GAZETECİLİK MAHKUM EDİLDİ
Başkan Sertel, mahkumiyet kararlarının verilmesinin ardından Mustafa Balbay'ın, "Gazetecilik dışında hiç bir faaliyetimiz olmadı" cümlesini anımsatarak, "Bu mahkeme gazetecilik faaliyetlerini yargılamış ve gazeteciliği mahkum etmiştir. Bulunan belgeler de, bilgiler de, yazılan yazılar da atılan başlıklar da, haberler de tamamen gazetecilikle ilgilidir" dedi. Sertel şunları söyledi:
"Bizler ilk günden bu yana her platformda meslektaşlarımıza kefil olduğumuzu dile getirdik, 'yargılanan gazeteciliktir' dedik.
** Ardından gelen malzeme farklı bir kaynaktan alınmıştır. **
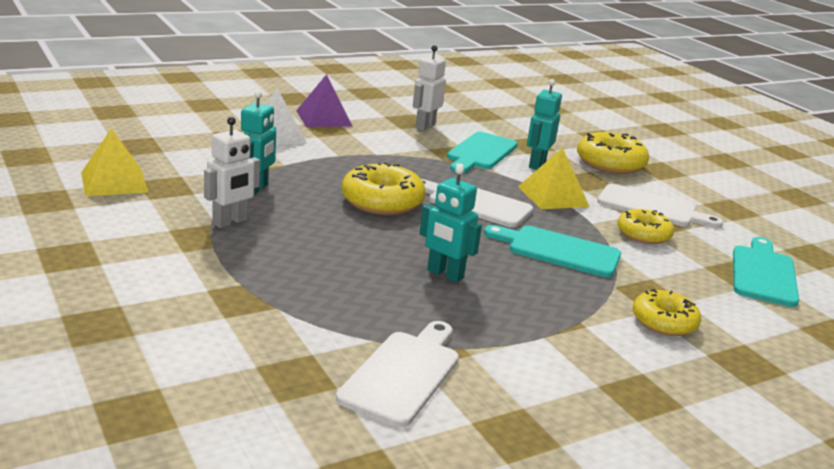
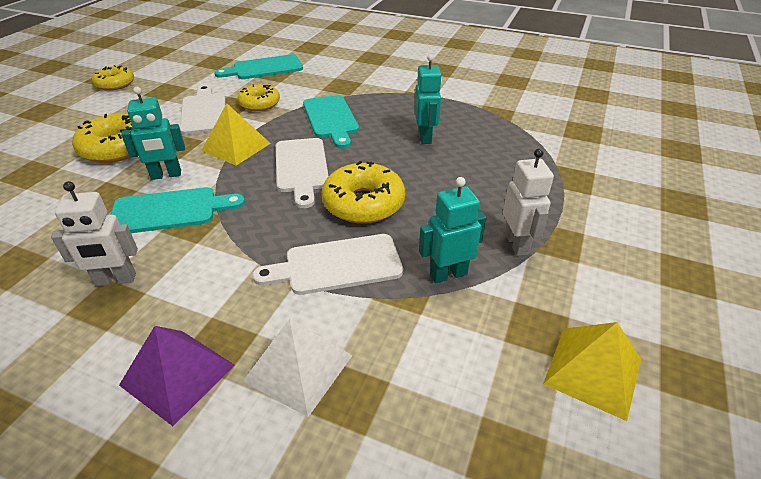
camera: 125 degrees left, 15 degrees up
white robot [204,117,260,228] -> white robot turned 75 degrees clockwise [503,149,554,256]
white cutting board [336,321,459,427] -> white cutting board moved to [252,234,403,295]
yellow donut [633,289,701,336] -> yellow donut moved to [92,65,134,91]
Verilen bu ağır cezalar içerideki arkadaşlarımızı da bizleri de asla yolumuzdan döndüremeyecektir. Başımız dik, vicdanımız rahat mücadeleye devam edeceğiz. Aslolan halkın verdiği hükümdür. Altı yıl önce başlayan Ergenekon Davası sürecinde vicdanlar sustu halk konuştu. Hak etmedikleri cezalara çarptırılan yurtseverler onurlu, başı dik kaldı.
Değerli meslektaşım, üyemiz Mustafa Balbay'ın mahkeme salonunda söylediği gibi 'bu kararın bizim için hükmü yok'. Onlar halkın gönlünde beraat etmiştir ve son sözü Türk Milleti söyleyecektir."